Часть 24 из 36 В начало
Для доступа к библиотеке пройдите авторизацию
– Может, тебе уехать куда-нибудь?
Ленка уже успокоилась, достала косметичку, пудрилась, красила губы и глаза. В промежутках она говорила: «… уже в Швейцарию. Батя получил контракт на пять лет, а там посмотрим».
Я вздохнул с облегчением.
– Вот видишь, как все легко решается, а ты убить себя, выпрыгнуть в окно… – я не мог скрыть иронии, и она снова взвилась.
– Да я же русская – пойми!
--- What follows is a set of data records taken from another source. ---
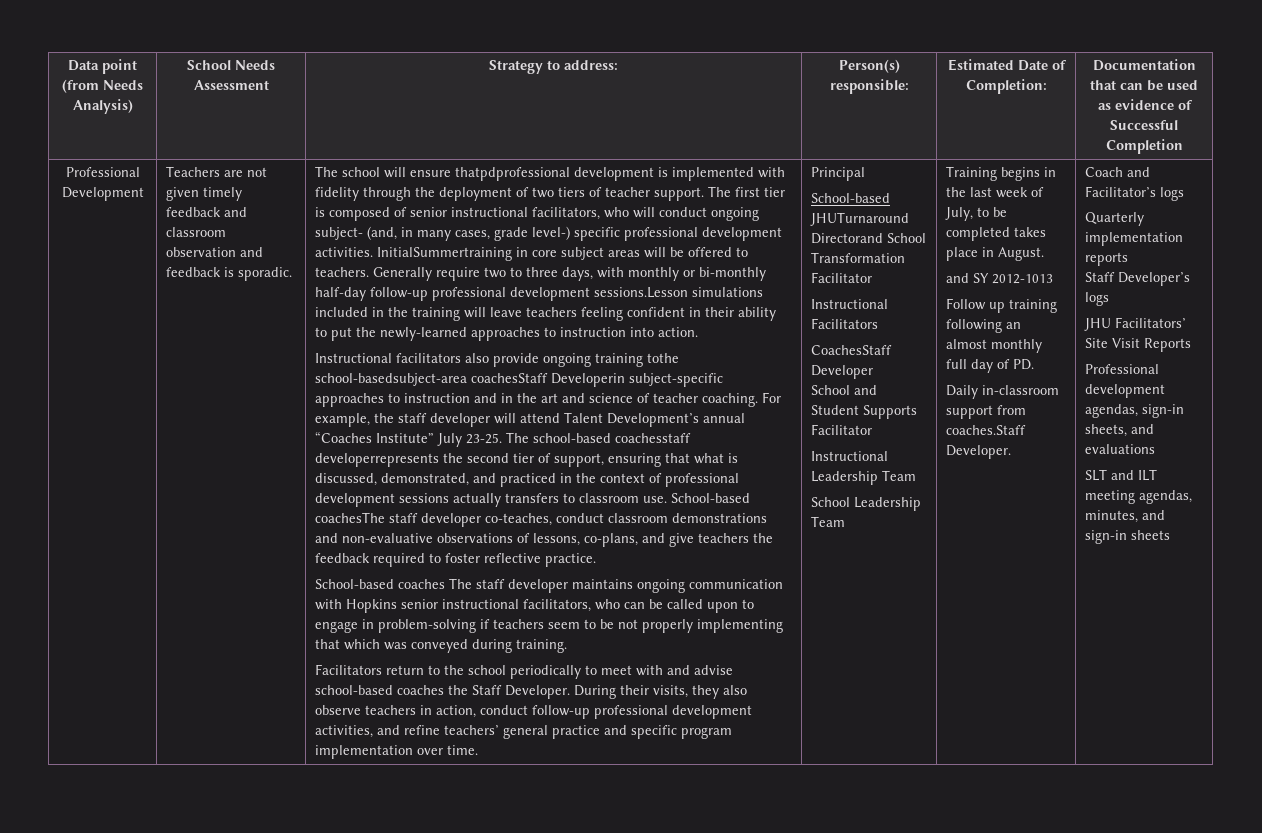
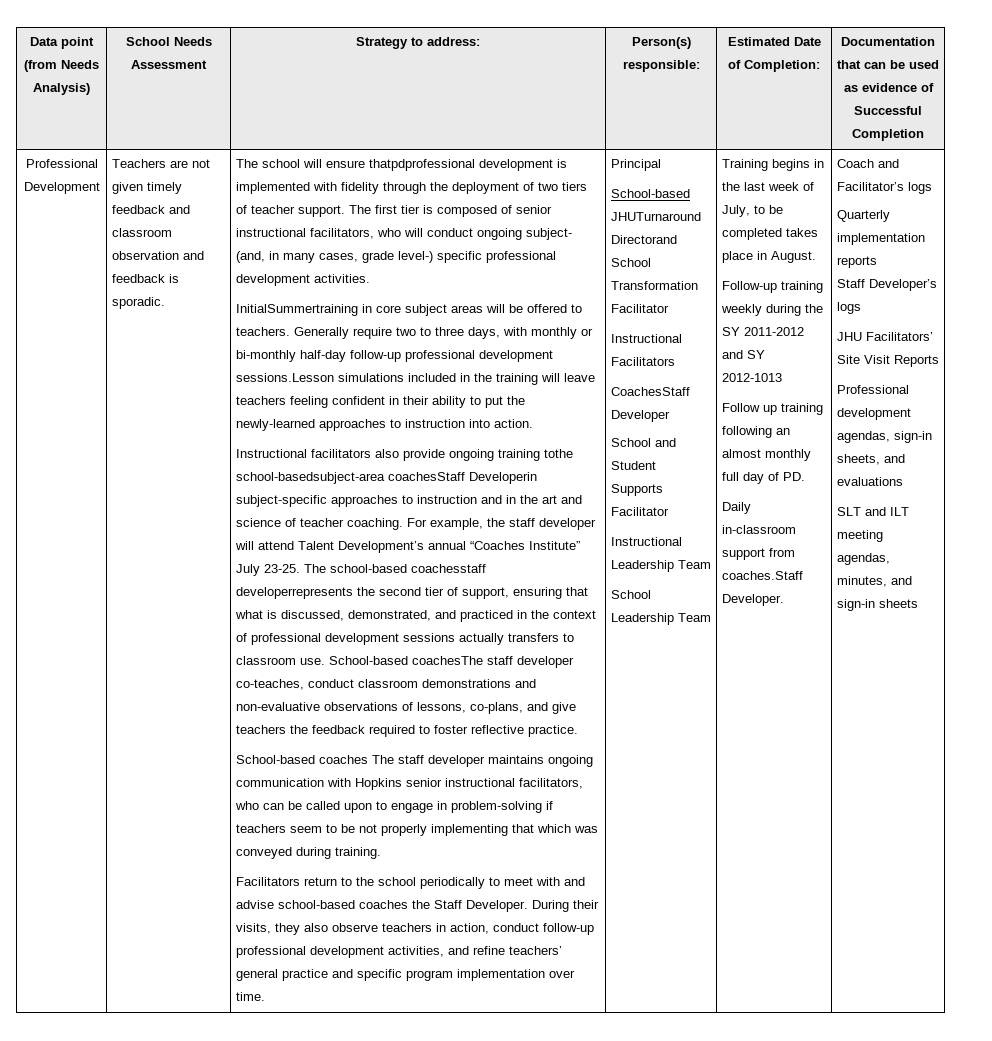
(374, 252) none -> (370, 278) //
(1045, 254) none -> [721,281,823,293] [720,304,823,316] [721,327,804,336] Follow-up training weekly during the SY 2011-2012

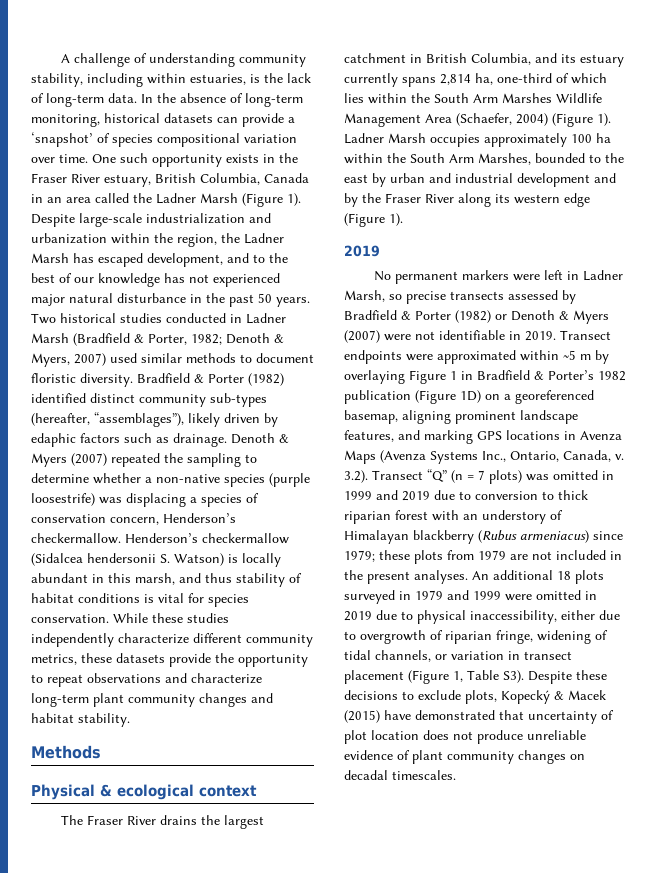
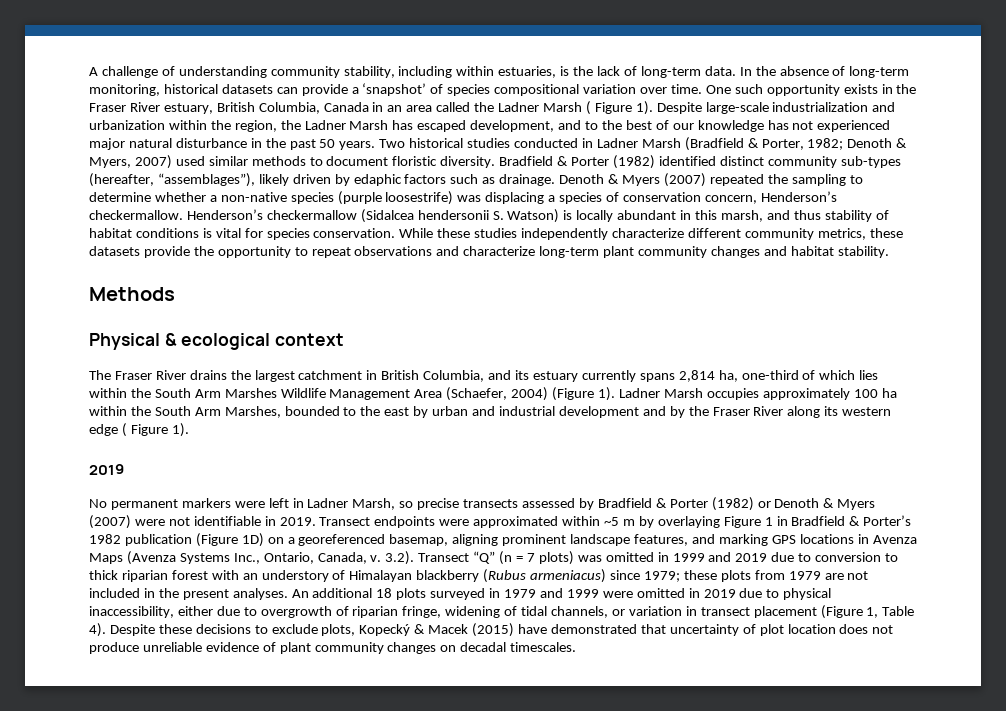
[242,193,283,207] (Figure -> [585,101,632,115] ( Figure
[344,213,385,227] (Figure -> [121,423,168,437] ( Figure
[503,670,524,683] S3). -> [89,623,106,637] 4).

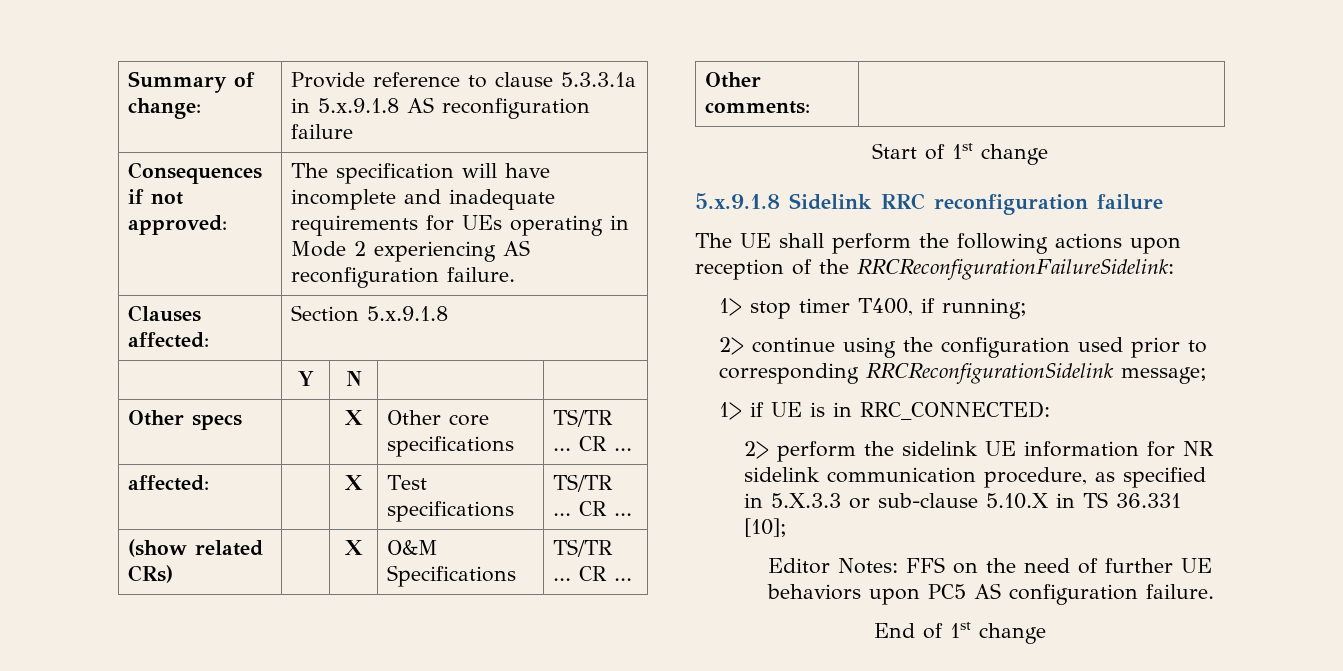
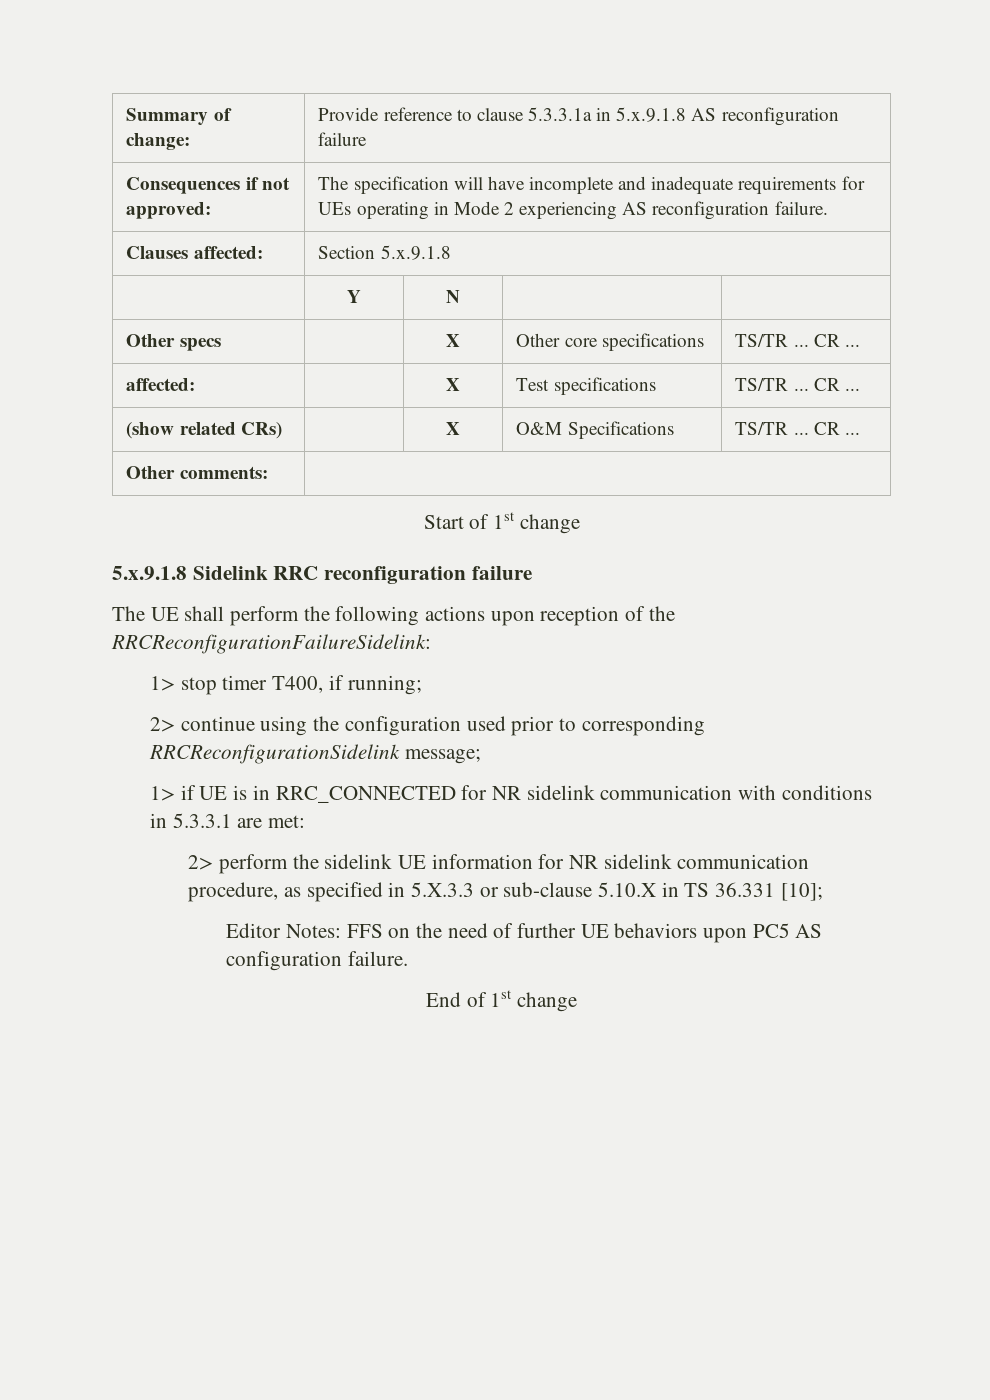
[860,401,1051,420] RRC_CONNECTED: -> [275,785,872,803] [150,813,306,828] RRC_CONNECTED for NR sidelink communication with conditions in 5.3.3.1 are met:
Что я там, на чужой стороне? И Россию жалко, кто здесь останется, если все уедем? Вон в лекции богослов говорил: «Прокляты будут покидающие корабль, потерпевший крушение», и еще говорил, что русские должны оставаться и терпеть, и, когда все случайные пришельцы схлынут, тогда и начнется для русских настоящая жизнь.
– Так, а еще что он говорил?
– Я все не запомнила. Если хочешь, сходи завтра сам на лекцию, у меня как раз абонемент пропадает, я же на даче, – и она протянула мне небольшой лист бумаги, на нем было крупно напечатано: русские чтения. Ниже, мелким шрифтом: проводятся русской патриотической партией для юношества. Я сунул бумажку в карман. А Ленка, преображенная помадой и тушью, уже смеялась, уже меня щекотала; остаток вечера прошел довольно приятно.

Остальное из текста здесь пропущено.